======== Source information ========

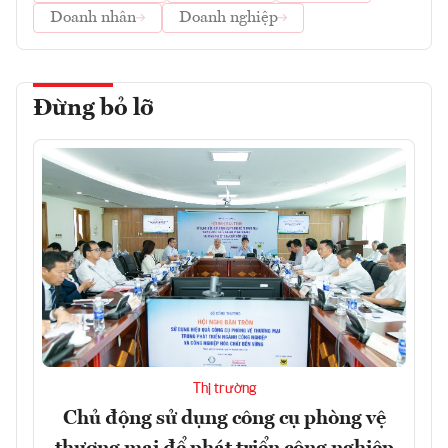
Doanh nhân
Doanh nghiệp
Đừng bỏ lỡ
Thị trường
Chủ động sử dụng công cụ phòng vệ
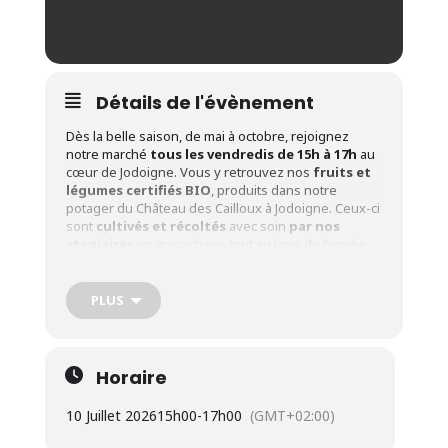
Détails de l'évènement
Dès la belle saison, de mai à octobre, rejoignez
notre marché
tous les vendredis de 15h à 17h
au
cœur de Jodoigne. Vous y retrouvez nos
fruits et
légumes certifiés BIO
, produits dans notre
potager du Château des Cailloux à Jodoigne. Ceux-ci
sont
cultivés et récoltés
avec soin
par nos
stagiaires
en maraichage tout au long de l’année.
Dates
: Tous les vendredis de 15h à 17h du 08 mai
au 09 octobre 2026.
PLUS
Adresse
:
Le Crabe asbl – Rue Sergent Sortet, 27 à
1370 Jodoigne
Dates des 3 marchés événements
:
Horaire
Vendredi
08/05
(15h à 18h) : Marché inaugural
10 Juillet 2026
15h00
-
17h00
(GMT+02:00)
Vendredi
12/06
(15h à 18h) : Marché de la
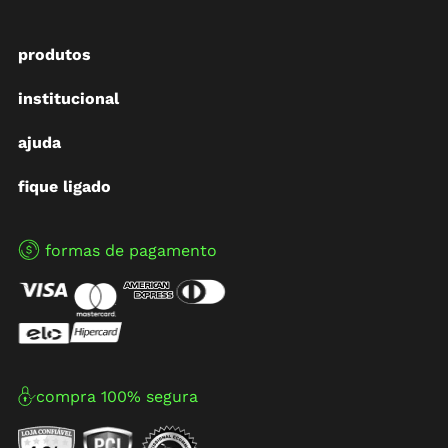
produtos
institucional
ajuda
fique ligado
formas de pagamento
compra 100% segura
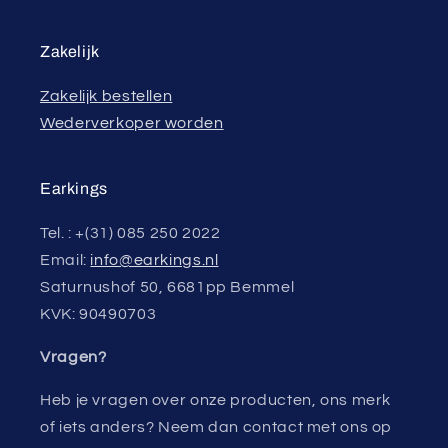
Zakelijk
Zakelijk bestellen
Wederverkoper worden
Earkings
Tel. : +(31) 085 250 2022
Email:
info@earkings.nl
Saturnushof 50, 6681pp Bemmel
KVK: 90490703
Vragen?
Heb je vragen over onze producten, ons merk
of iets anders? Neem dan contact met ons op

========

Tally the lines in the listing above that contain the string "Jodoigne". Reply with the number alone.

■ Exercise response
3